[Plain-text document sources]
────────────────────────────────────────

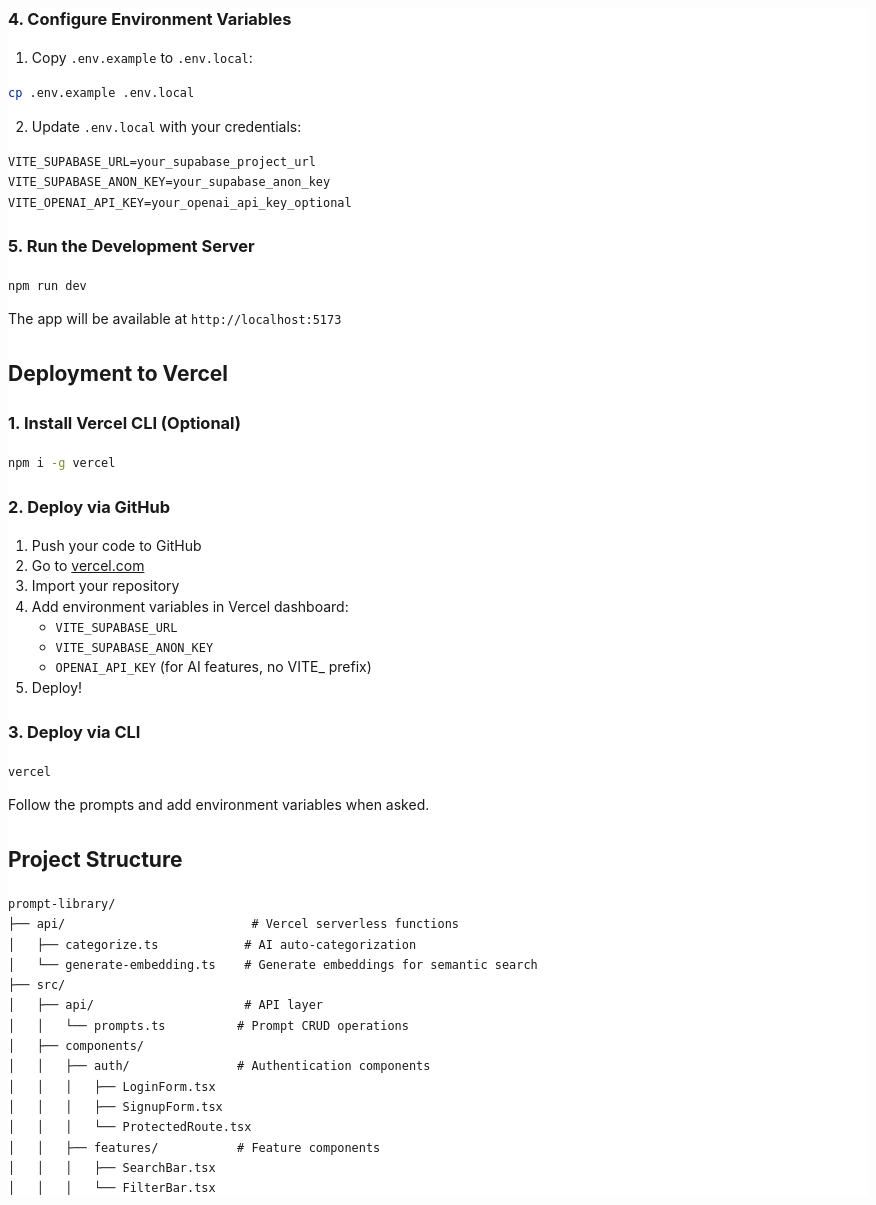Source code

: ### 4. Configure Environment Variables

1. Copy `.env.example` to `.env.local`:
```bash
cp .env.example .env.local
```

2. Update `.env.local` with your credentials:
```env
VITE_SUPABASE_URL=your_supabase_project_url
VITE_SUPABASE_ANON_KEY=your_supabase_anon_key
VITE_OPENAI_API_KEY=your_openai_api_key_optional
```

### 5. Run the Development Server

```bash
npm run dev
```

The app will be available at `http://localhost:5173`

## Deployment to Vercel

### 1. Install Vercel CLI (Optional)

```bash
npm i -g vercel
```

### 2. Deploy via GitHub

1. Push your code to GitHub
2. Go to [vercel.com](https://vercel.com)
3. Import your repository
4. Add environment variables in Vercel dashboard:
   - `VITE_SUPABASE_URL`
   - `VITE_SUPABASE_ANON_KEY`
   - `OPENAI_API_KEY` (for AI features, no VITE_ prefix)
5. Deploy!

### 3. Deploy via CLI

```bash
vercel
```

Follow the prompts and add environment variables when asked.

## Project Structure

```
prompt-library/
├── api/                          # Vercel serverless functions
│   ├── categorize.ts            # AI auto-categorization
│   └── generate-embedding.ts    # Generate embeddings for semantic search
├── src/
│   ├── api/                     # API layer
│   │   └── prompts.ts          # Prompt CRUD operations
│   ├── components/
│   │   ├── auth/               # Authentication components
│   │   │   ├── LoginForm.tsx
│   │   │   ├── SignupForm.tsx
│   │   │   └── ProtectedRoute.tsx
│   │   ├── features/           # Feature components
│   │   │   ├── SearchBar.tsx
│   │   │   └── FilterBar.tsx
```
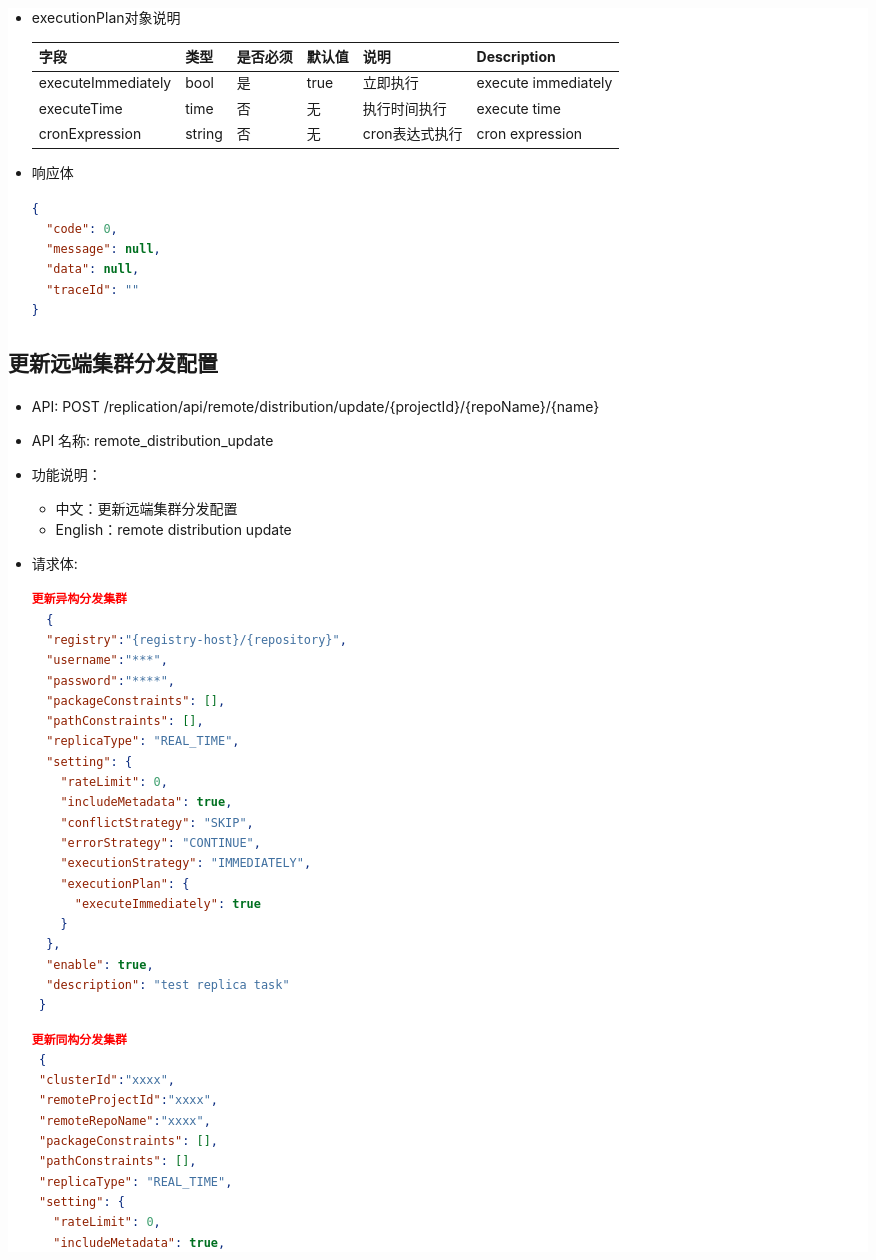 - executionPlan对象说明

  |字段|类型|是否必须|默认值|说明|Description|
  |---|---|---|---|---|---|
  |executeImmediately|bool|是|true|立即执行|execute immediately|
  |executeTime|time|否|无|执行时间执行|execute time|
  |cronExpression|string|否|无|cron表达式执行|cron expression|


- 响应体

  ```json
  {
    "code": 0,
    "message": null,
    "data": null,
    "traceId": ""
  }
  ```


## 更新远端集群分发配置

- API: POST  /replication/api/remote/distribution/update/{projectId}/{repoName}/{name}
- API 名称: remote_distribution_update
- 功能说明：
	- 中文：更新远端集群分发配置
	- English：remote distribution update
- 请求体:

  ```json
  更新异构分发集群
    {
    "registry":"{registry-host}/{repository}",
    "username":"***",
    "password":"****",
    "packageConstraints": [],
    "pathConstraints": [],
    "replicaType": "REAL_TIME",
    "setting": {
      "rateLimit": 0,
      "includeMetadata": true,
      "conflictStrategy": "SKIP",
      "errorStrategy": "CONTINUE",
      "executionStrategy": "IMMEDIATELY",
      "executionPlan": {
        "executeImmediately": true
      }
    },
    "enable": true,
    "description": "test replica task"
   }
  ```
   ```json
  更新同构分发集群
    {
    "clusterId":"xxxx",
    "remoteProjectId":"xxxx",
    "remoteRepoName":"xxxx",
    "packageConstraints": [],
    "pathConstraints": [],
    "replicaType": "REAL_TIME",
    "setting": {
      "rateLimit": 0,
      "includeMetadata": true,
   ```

────────────────────────────────────────

[Task prompt] Count the lines in the entries above that hold the string "executeImmediately", and give that count without any other text.

[Your solution] 2